The Bureau also sent a strong message to tech companies:
Cooperate with us or risk looking unpatriotic and soft on terror to the public.
What might look like a defeat for Apple – a third party managing to crack their encryption – could turn out to be a positive for the company if the case drives it to tighten its security. Many observers believe that the case has triggered, or perhaps shed light on, a form of arms race between tech developers and the government/hackers.
While the San Bernardino battle is over, it remains to be seen whether the U.S. government will push further in its broader war with Apple. Publicly, the FBI maintained it only sought access to Farook’s iPhone, but in law enforcement agencies around the world, locked iPhones are collecting dust in evidence lock-ups.
For years, Apple had been dutifully complying with government motions to unlock the phones under the federal All Writs Act but that changed in October 2015, when a federal judge in a Brooklyn (New York) drug case asked Apple whether such compliance was “burdensome.”
Apple filed an argument accordingly, the magistrate ruled in their favour, and since then the company has been fighting the All Writs Act requests in cases around the country.
In the Brooklyn drug case, Apple has until 15 April 2016 to respond to the government’s motion asking a District Court judge to overrule the magistrate.

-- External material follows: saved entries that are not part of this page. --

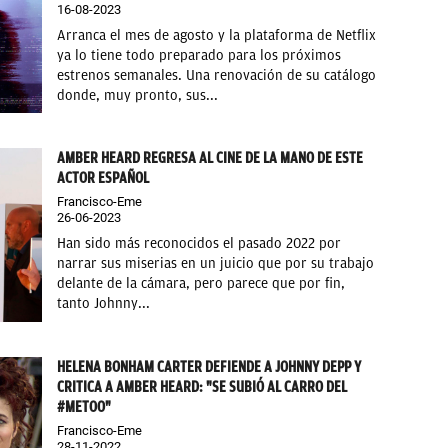
16-08-2023
Arranca el mes de agosto y la plataforma de Netflix
ya lo tiene todo preparado para los próximos
estrenos semanales. Una renovación de su catálogo
donde, muy pronto, sus...
AMBER HEARD REGRESA AL CINE DE LA MANO DE ESTE
ACTOR ESPAÑOL
Francisco-Eme
26-06-2023
Han sido más reconocidos el pasado 2022 por
narrar sus miserias en un juicio que por su trabajo
delante de la cámara, pero parece que por fin,
tanto Johnny...
HELENA BONHAM CARTER DEFIENDE A JOHNNY DEPP Y
CRITICA A AMBER HEARD: "SE SUBIÓ AL CARRO DEL
#METOO"
Francisco-Eme
28-11-2022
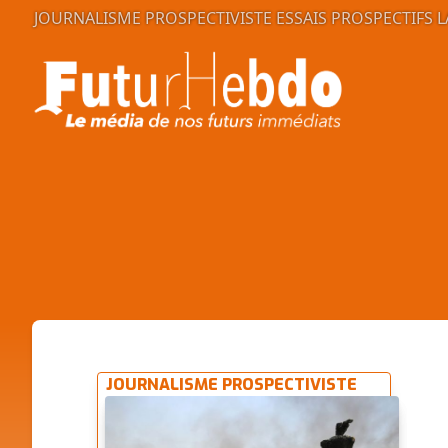
JOURNALISME PROSPECTIVISTE
ESSAIS PROSPECTIFS
L
JOURNALISME PROSPECTIVISTE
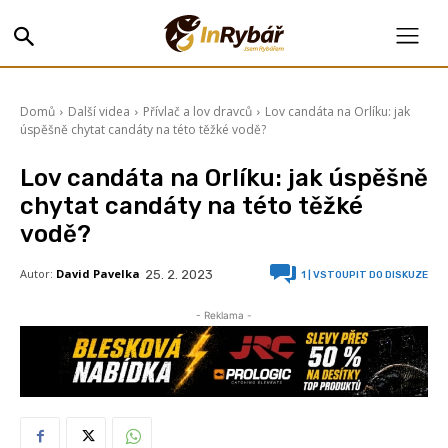
Domů
Další videa
Přívlač a lov dravců
Lov candáta na Orlíku: jak
úspěšně chytat candáty na této těžké vodě?
Lov candáta na Orlíku: jak úspěšně
chytat candáty na této těžké
vodě?
Autor:
David Pavelka
25. 2. 2023
1
| VSTOUPIT DO DISKUZE
- Reklama -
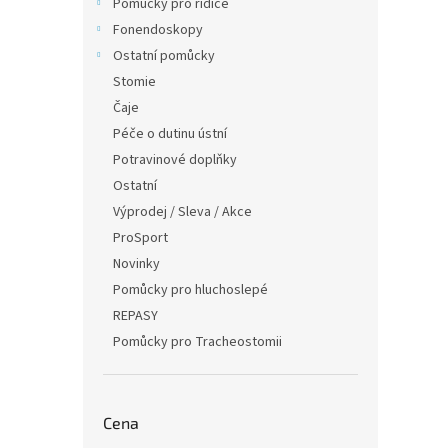
Pomůcky pro řidiče
Fonendoskopy
Ostatní pomůcky
Stomie
Čaje
Péče o dutinu ústní
Potravinové doplňky
Ostatní
Výprodej / Sleva / Akce
ProSport
Novinky
Pomůcky pro hluchoslepé
REPASY
Pomůcky pro Tracheostomii
Cena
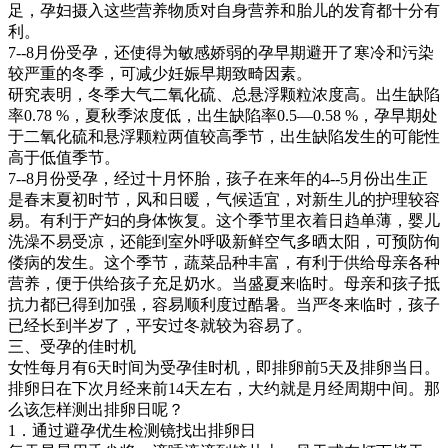
足，孕妇摄入这些营养物质对自身营养和胎儿的发育都十分有
利。
7--8月份受孕，还使得为敏感娇弱的孕早期避开了寒冷和污染
较严重的冬季，可减少妊娠早期致畸因素。
研究表明，冬季大气二氧化硫、总悬浮颗粒浓度高。出生缺陷
率0.78 %，夏秋季浓度低，出生缺陷率0.5—0.58 %，孕早期处
于二氧化硫和悬浮颗粒两值较高季节，出生缺陷发生的可能性
高于低值季节。
7--8月份受孕，经过十月怀胎，孩子在来年的4--5月份出生正
是春末夏初时节，风和日暖，气候适宜，对新生儿的护理较容
易。有利于产妇的身体恢复。这个季节里衣着日趋单薄，婴儿
洗澡不易受凉，还能到室外呼吸新鲜空气多晒太阳，可预防佝
偻病的发生。这个季节，蔬菜品种丰富，有利于供给母亲各种
营养，便于供给孩子充足奶水。当盛夏来临时。母亲和孩子抵
抗力都已得到加强，容易顺利度过酷暑。当严冬来临时，孩子
已经长到半岁了，平安过冬就较为容易了。
三、受孕的佳时机
女性每月有6天时间为受孕佳时机，即排卵前5天及排卵当日。
排卵日在下次月经来前14天左右，大约就是月经周期中间。那
么该怎样测出排卵日呢？
1．通过避孕优生检测镜找出排卵日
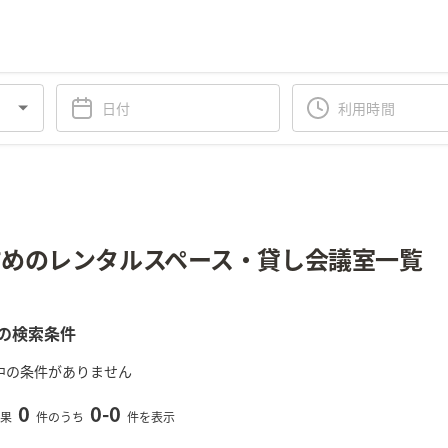
めのレンタルスペース・貸し会議室一覧
の検索条件
中の条件がありません
0
0
-
0
果
件のうち
件を表示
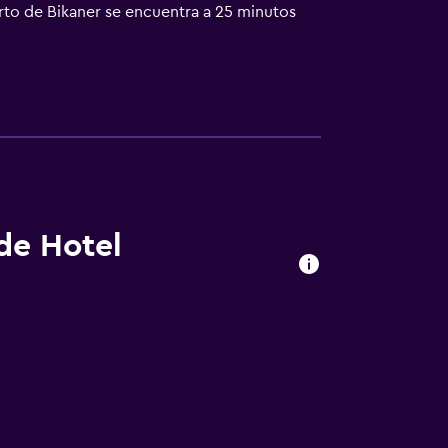
to de Bikaner se encuentra a 25 minutos
 de Hotel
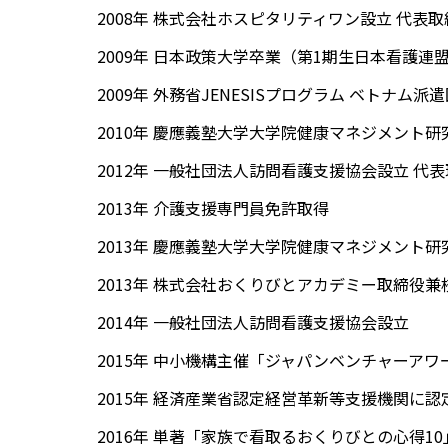
2008年 株式会社ホスピタリティワン設立 代表
2009年 日本政策大学卒業（第1期生日本看護連
2009年 外務省JENESISプログラム ベトナム派
2010年 慶應義塾大学大学院健康マネジメント
2012年 一般社団法人訪問看護支援協会設立 代
2013年 介護支援専門員免許取得
2013年 慶應義塾大学大学院健康マネジメント
2013年 株式会社おくりびとアカデミー取締役兼
2014年 一般社団法人訪問看護支援協会設立
2015年 中小機構主催「ジャパンベンチャーアワ
2015年 経済産業省認定経営革新等支援機関に
2016年 単著「家族で看取るおくりびとの心得1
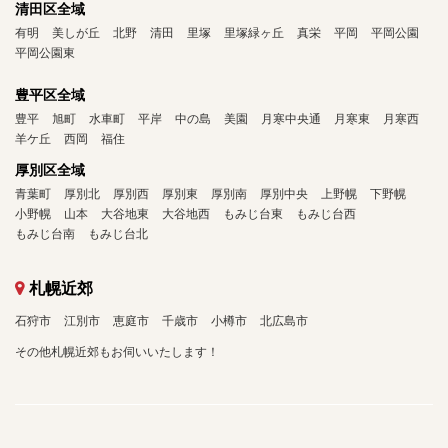
清田区全域
有明
美しが丘
北野
清田
里塚
里塚緑ヶ丘
真栄
平岡
平岡公園
平岡公園東
豊平区全域
豊平
旭町
水車町
平岸
中の島
美園
月寒中央通
月寒東
月寒西
羊ケ丘
西岡
福住
厚別区全域
青葉町
厚別北
厚別西
厚別東
厚別南
厚別中央
上野幌
下野幌
小野幌
山本
大谷地東
大谷地西
もみじ台東
もみじ台西
もみじ台南
もみじ台北
札幌近郊
石狩市
江別市
恵庭市
千歳市
小樽市
北広島市
その他札幌近郊もお伺いいたします！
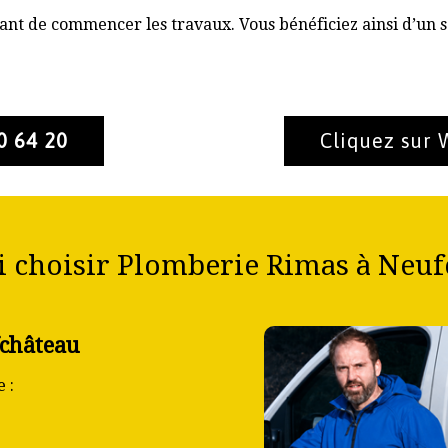
nt de commencer les travaux. Vous bénéficiez ainsi d’un s
0 64 20
Cliquez sur
 choisir Plomberie Rimas à Neuf
fchâteau
 :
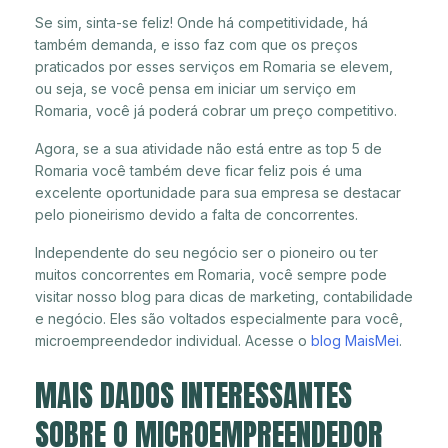
Se sim, sinta-se feliz! Onde há competitividade, há
também demanda, e isso faz com que os preços
praticados por esses serviços em Romaria se elevem,
ou seja, se você pensa em iniciar um serviço em
Romaria, você já poderá cobrar um preço competitivo.
Agora, se a sua atividade não está entre as top 5 de
Romaria você também deve ficar feliz pois é uma
excelente oportunidade para sua empresa se destacar
pelo pioneirismo devido a falta de concorrentes.
Independente do seu negócio ser o pioneiro ou ter
muitos concorrentes em Romaria, você sempre pode
visitar nosso blog para dicas de marketing, contabilidade
e negócio. Eles são voltados especialmente para você,
microempreendedor individual. Acesse o
blog MaisMei
.
MAIS DADOS INTERESSANTES
SOBRE O MICROEMPREENDEDOR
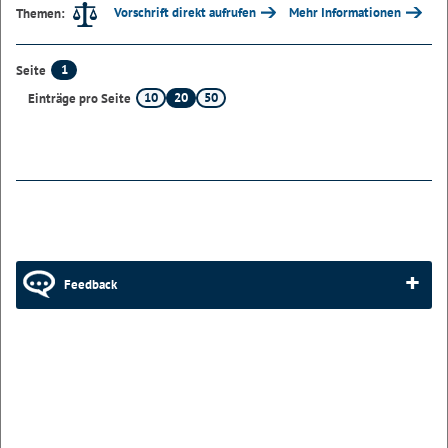
Vorschrift direkt aufrufen
Mehr Informationen
Themen:
1
Seite
10
20
50
Einträge pro Seite
Feedback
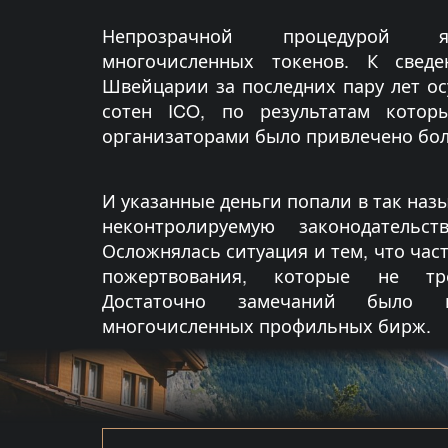
Непрозрачной процедурой я
многочисленных токенов. К свед
Швейцарии за последних пару лет о
сотен ICO, по результатам котор
организаторами было привлечено бол
И указанные деньги попали в так наз
неконтролируемую законодательс
Осложнялась ситуация и тем, что част
пожертвования, которые не тр
Достаточно замечаний было 
многочисленных профильных бирж.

A senior law enforcement official recently told Time magazine, “We in law enforcement have been saying for a while now that we need to strike the appropriate balance between privacy and security, where we have a system of strong encryption that allows us to protect our data and our privacy, but also allows some way for law enforcement to go to a judge and get a court order to obtain information that can help us prevent and solve crimes.”